前年春上,祖父在去香山庙会的路上,突发脑血管病,后痊愈。祖父除了日常的复健之外,撰写回忆录成了他的主要工作。用祖父的话说,把自己一生的所有经历写下来,让后辈人知道自己都干了些啥。
祖父小时候干庄稼活,吆骡子驮炭,没机会上学。后来是在二爷逃学那年顶替名额上了几个月的学,上个世纪五十年代扫盲,隔三岔五上了村里的扫盲班,总算是基本能识字了。从此他一生再没有上过一天学。祖父的文化水平仅此而已,也就是说相当于小学文化水平。这便是祖父的学历。
多年以后,年迈的祖父向我讲述了他第一次上学的过程,二爷哭着不去上学了,老人再三说,他也不去念,学费、粮食都给学校交了,便让祖父去上。说起码将来会写自己的名字,就去罗寨念书。但学校吃饭太贵,又让去陈炉念书,前后不到一年。十月初十,陈炉镇北堡子仗正打的激烈。第二天就和当时的校长周家村的刘天秀一起回来,在他家吃过晌午饭后就回家了。老人说,念上一整不准啥,世事都乱成啥了,还念书,就不去了。

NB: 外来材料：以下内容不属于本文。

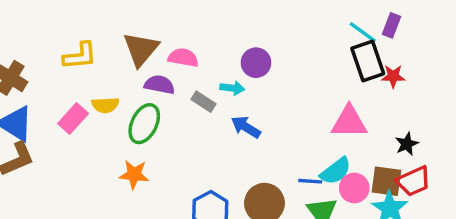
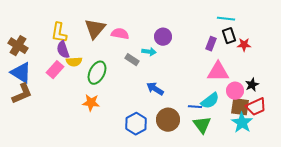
purple rectangle: (391, 25) -> (211, 44), moved
cyan line: (363, 32) -> (226, 19), turned -30
yellow L-shape: (80, 56) -> (59, 33), turned 105
black rectangle: (368, 61) -> (229, 36), size x0.7
purple semicircle: (159, 85) -> (63, 50), moved, turned -120
blue arrow: (246, 127) -> (155, 89), moved
pink circle: (354, 188) -> (235, 91), moved

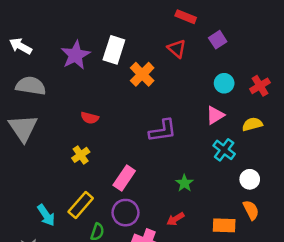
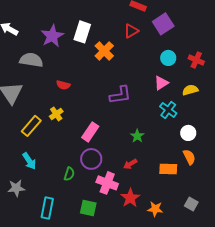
purple square: (218, 40) -> (163, 24), size x1.5
red triangle: (177, 49) -> (131, 31), turned 49
gray semicircle: (31, 86) -> (31, 60), moved
red cross: (260, 86) -> (196, 60), turned -35
yellow rectangle: (81, 205) -> (31, 126), moved

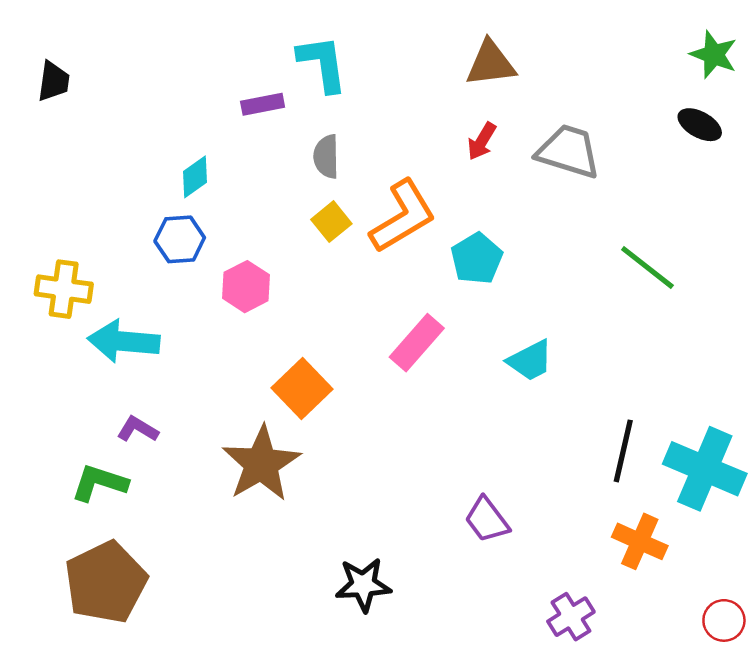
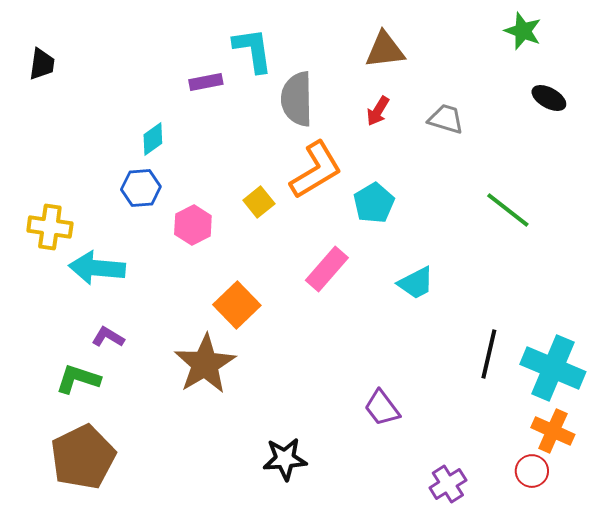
green star: (714, 55) -> (523, 31), moved
gray trapezoid: (568, 151) -> (446, 119), size x0.7
gray semicircle: (326, 157) -> (297, 99), moved, size x1.6
yellow square: (331, 222) -> (259, 202), moved
orange cross: (640, 541) -> (553, 431), moved
red circle: (724, 620) -> (532, 471), moved

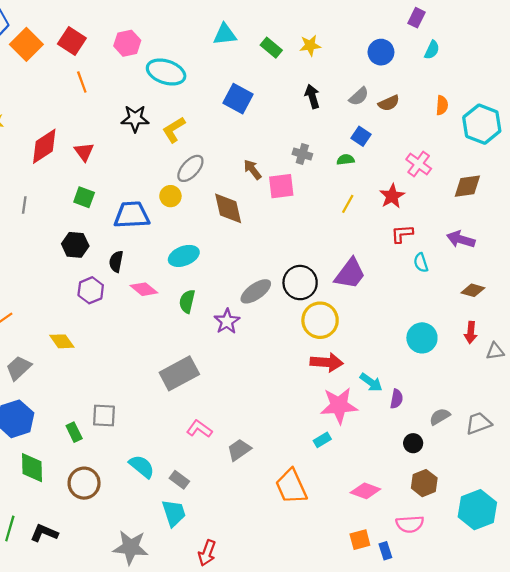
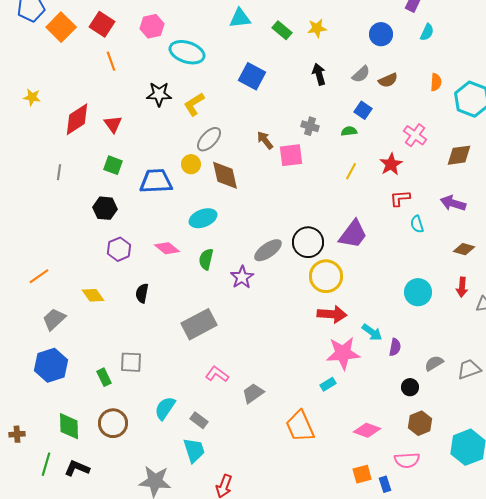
brown diamond: (228, 208) -> (225, 175), moved
black semicircle: (116, 261) -> (142, 293), moved
cyan semicircle: (142, 466) -> (165, 408), turned -95
green diamond: (32, 468) -> (69, 426), moved

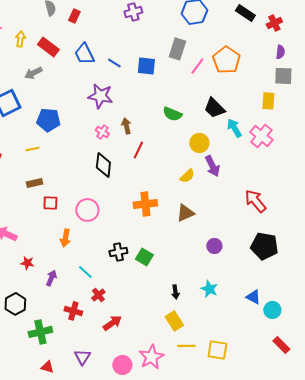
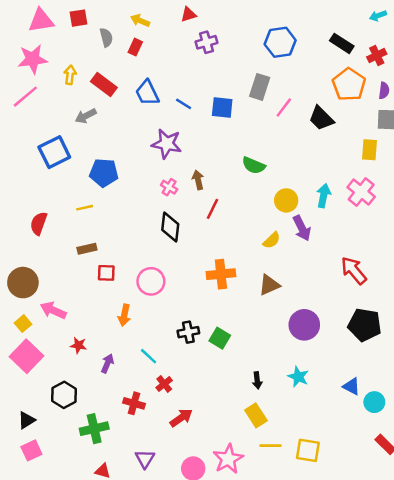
orange pentagon: (226, 60) -> (349, 85), moved
black trapezoid: (214, 108) -> (321, 118), moved
cyan arrow: (234, 128) -> (324, 196), moved, turned 42
purple circle: (214, 246) -> (304, 325), size x1.6

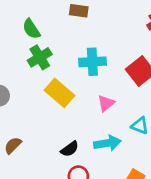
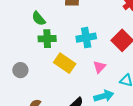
green cross: (40, 57) -> (47, 39), turned 36

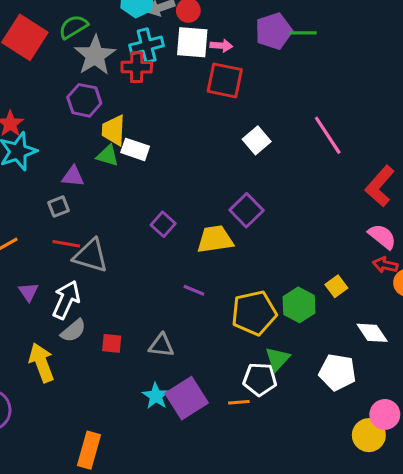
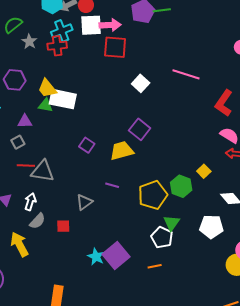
pink arrow: (221, 46) -> (110, 25), size x1.5
gray star: (95, 55) -> (29, 42), size x0.6
purple hexagon: (84, 100) -> (15, 80), moved
yellow trapezoid: (114, 130) -> (47, 88), turned -35
pink line: (328, 135) -> (186, 74), turned -32
white rectangle: (135, 149) -> (63, 99), size x1.5
white arrow: (66, 300) -> (30, 202), size x0.7
gray triangle: (161, 345) -> (84, 202), moved, turned -36
white pentagon: (260, 379) -> (162, 237), turned 30
orange line: (239, 402) -> (155, 266), moved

在我的印象中,从祖父往上三代人,斗大的字不识一个,只有祖父能勉强的把报纸读下去。祖父也许是受够了干庄稼活的苦,下狠心要把儿女们供给成先生,读书、写字,那怕自个吃糠咽菜喝凉水。祖父在生活困难的情况下,让七个儿女都中学毕了业。尽管最后只有伯父上了大学,但用父亲的话说:“大把该做的都做了,考不上学只能怪自己没本事,怨不得别人。”
我曾见过祖父写给伯父的一封信,半页纸的信,中间连涂带改,错别字夹杂,语句半通不通。这对于只有小学学历的庄稼汉的祖父来说,却实属不易,也难为他老人家了。尽管伯父是作家,但执拗的祖父还是坚持自己写履历,前前后后写了三次。“我手写我口”,这是祖父写东西的原则。直到今年初,才将自己的作品交给伯父,让其整理。尽管祖父的作品只有千把字,仅仅是个流水帐而已。
作家,在上个世纪曾一度是个高尚的职业,一般人可望而不可及,曾孕育出一大批被称为文学青年的爱好者。进入上个世纪九十年代,随着人们思想意识的开放,经济的多元化发展,文化形态也呈现出各式各样。许许多多的名人开始出书,许许多多的草根阶层也开始加入这一行列,通过网络来发表自己的作品。这种情况下,写书已不再是作家的独享权利。
尽管祖父水平有限,但他依然坚持还在写。在记录自己的同时,也在记录着那段远去的日子。